One week after taking over the store, Meyers found out that the previous owner lost his franchise rights and was forced to sell. “I just don’t know that I ever really recovered from that,” she said. “To me, that was significant information that would have had me look at everything differently.”

That fall Meyers considered selling the store, but she persisted. Then in December 2005, she received word that there were problems with the store’s lease. According to Meyers’ complaint, the previous owner was late making rent several times between 2003 and 2005, prompting the owner of the building to inform Cold Stone that it didn’t plan to renew the lease the following summer. “That knocked me to my knees,” she said. “That was it. I was so stunned. I was physically sick.”

Negotiations failed between the landlord and Cold Stone, which manages its franchisees’ leases. Meyers was informed the following July that she had to close her store on July 31, 2006.

According to her complaint, Meyers said that Cold Stone didn’t tell her of the lease problems, even though it knew about them when she bought the franchise.

Cold Stone officials would not comment on the case, saying it was pending litigation, but according to legal documents the company believes that Meyers’ complaint isn’t with them but with the previous owner—who is not mentioned in the lawsuit. The company says that Meyers’ purchase contract with the previous owner was contingent upon the landlord agreeing to waive all previous defaults.
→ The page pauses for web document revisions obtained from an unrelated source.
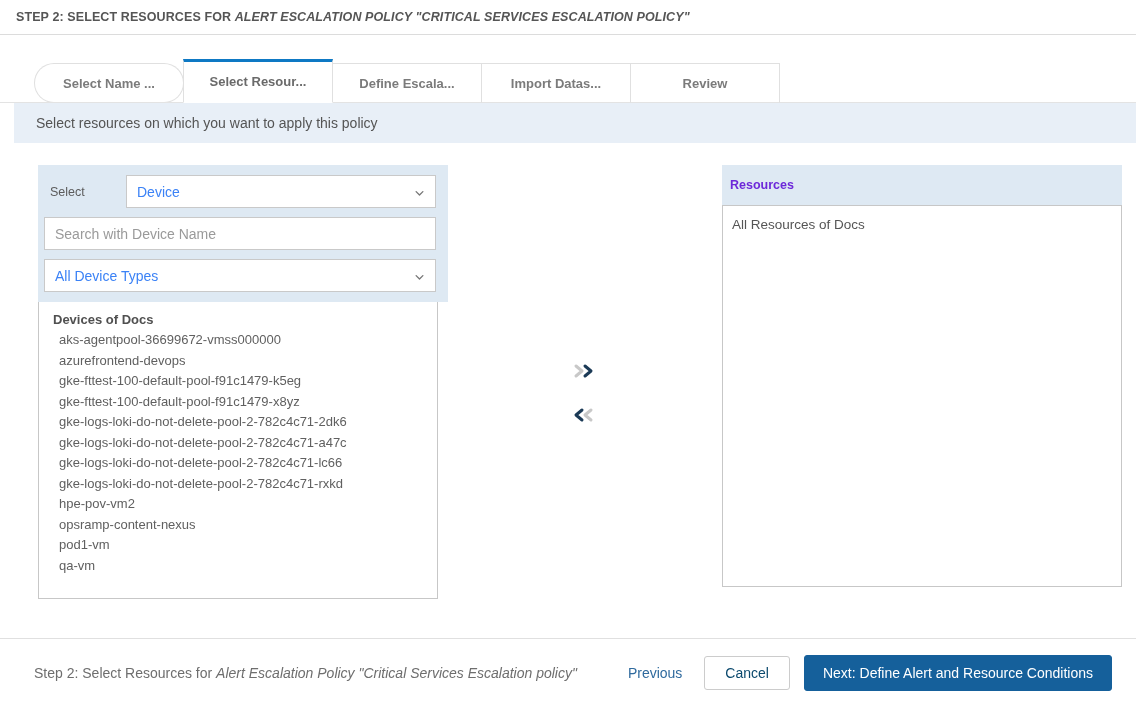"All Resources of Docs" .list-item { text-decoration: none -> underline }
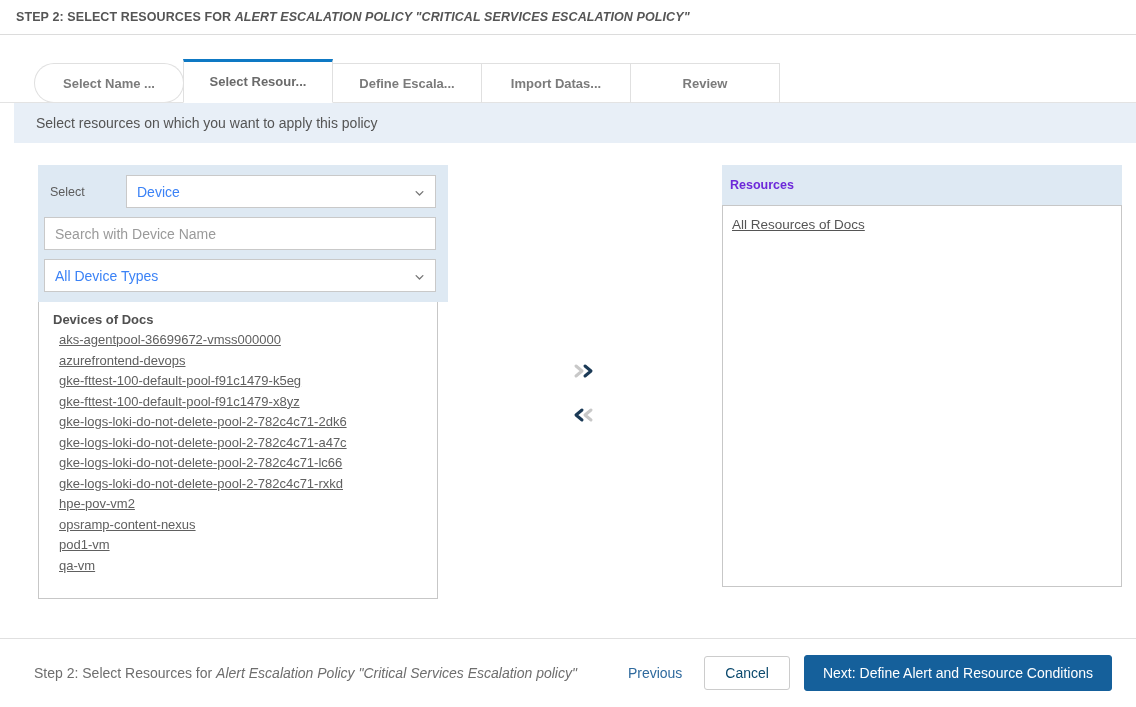"gke-fttest-100-default-pool-f91c1479-l17" div.list-item { html: none -> <div>gke-fttest-100-default-pool-f91c1479-l17e</div> }
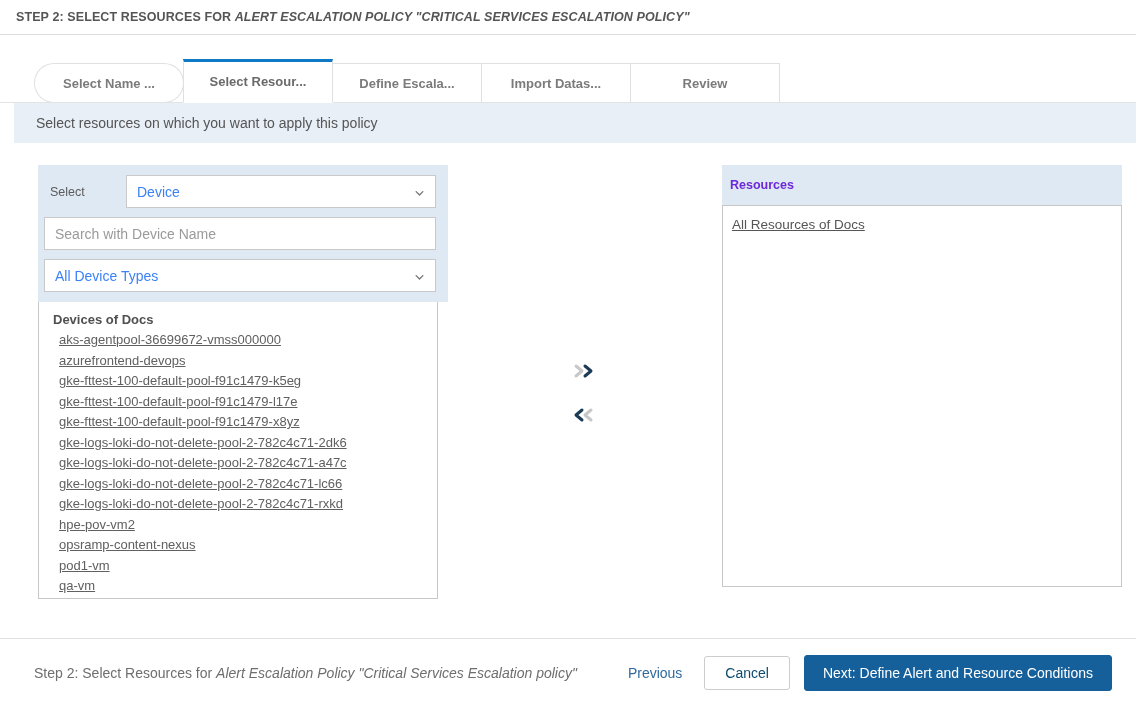"Cancel" .btn-cancel { color: #0c4a6e -> #a16207 }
Meyers said she tried to get the company to repay her fees or pay for her to move to another location, but that the company refused. Though she continued to work full-time as an attorney, Meyers said she couldn’t take on the debt the $100,000-plus move would require.

So Meyers no longer owns a Cold Stone, yet she is still paying off the loan she received when she bought the franchise. She has $350,000 remaining on the debt and is paying $3,200 a month. “Let’s be honest, I’m into my savings now,” she said. “This has completely impacted my entire life.